Entries shown.
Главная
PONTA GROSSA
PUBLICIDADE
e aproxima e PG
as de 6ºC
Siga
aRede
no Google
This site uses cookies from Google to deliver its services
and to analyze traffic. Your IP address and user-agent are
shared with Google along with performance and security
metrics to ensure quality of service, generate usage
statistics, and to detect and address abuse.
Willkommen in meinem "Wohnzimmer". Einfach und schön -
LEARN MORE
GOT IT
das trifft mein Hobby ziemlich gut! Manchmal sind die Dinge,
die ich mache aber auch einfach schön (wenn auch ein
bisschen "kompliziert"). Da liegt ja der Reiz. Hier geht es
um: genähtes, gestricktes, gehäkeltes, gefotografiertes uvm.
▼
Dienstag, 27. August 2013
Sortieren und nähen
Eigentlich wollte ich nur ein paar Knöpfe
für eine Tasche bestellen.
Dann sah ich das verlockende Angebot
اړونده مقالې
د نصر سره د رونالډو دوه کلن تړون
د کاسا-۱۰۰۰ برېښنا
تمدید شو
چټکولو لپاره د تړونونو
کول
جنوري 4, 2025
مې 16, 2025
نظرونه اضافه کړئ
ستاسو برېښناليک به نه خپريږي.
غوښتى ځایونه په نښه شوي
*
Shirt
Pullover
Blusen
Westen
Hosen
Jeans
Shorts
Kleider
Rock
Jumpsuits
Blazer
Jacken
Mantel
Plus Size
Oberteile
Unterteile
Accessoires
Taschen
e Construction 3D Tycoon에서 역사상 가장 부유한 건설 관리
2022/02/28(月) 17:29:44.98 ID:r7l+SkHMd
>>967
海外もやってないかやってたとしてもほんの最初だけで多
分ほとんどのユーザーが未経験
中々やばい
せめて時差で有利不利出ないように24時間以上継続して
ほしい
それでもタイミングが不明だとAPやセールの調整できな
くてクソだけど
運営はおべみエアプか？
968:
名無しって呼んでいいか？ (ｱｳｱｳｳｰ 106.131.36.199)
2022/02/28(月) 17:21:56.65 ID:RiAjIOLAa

Work instructions. Every entry, from the first line to the last, should be retyped exactly.

Expected answer.
Главная
PONTA GROSSA
PUBLICIDADE
e aproxima e PG
as de 6ºC
Siga
aRede
no Google
This site uses cookies from Google to deliver its services
and to analyze traffic. Your IP address and user-agent are
shared with Google along with performance and security
metrics to ensure quality of service, generate usage
statistics, and to detect and address abuse.
Willkommen in meinem "Wohnzimmer". Einfach und schön -
LEARN MORE
GOT IT
das trifft mein Hobby ziemlich gut! Manchmal sind die Dinge,
die ich mache aber auch einfach schön (wenn auch ein
bisschen "kompliziert"). Da liegt ja der Reiz. Hier geht es
um: genähtes, gestricktes, gehäkeltes, gefotografiertes uvm.
▼
Dienstag, 27. August 2013
Sortieren und nähen
Eigentlich wollte ich nur ein paar Knöpfe
für eine Tasche bestellen.
Dann sah ich das verlockende Angebot
اړونده مقالې
د نصر سره د رونالډو دوه کلن تړون
د کاسا-۱۰۰۰ برېښنا
تمدید شو
چټکولو لپاره د تړونونو
کول
جنوري 4, 2025
مې 16, 2025
نظرونه اضافه کړئ
ستاسو برېښناليک به نه خپريږي.
غوښتى ځایونه په نښه شوي
*
Shirt
Pullover
Blusen
Westen
Hosen
Jeans
Shorts
Kleider
Rock
Jumpsuits
Blazer
Jacken
Mantel
Plus Size
Oberteile
Unterteile
Accessoires
Taschen
e Construction 3D Tycoon에서 역사상 가장 부유한 건설 관리
2022/02/28(月) 17:29:44.98 ID:r7l+SkHMd
>>967
海外もやってないかやってたとしてもほんの最初だけで多
分ほとんどのユーザーが未経験
中々やばい
せめて時差で有利不利出ないように24時間以上継続して
ほしい
それでもタイミングが不明だとAPやセールの調整できな
くてクソだけど
運営はおべみエアプか？
968:
名無しって呼んでいいか？ (ｱｳｱｳｳｰ 106.131.36.199)
2022/02/28(月) 17:21:56.65 ID:RiAjIOLAa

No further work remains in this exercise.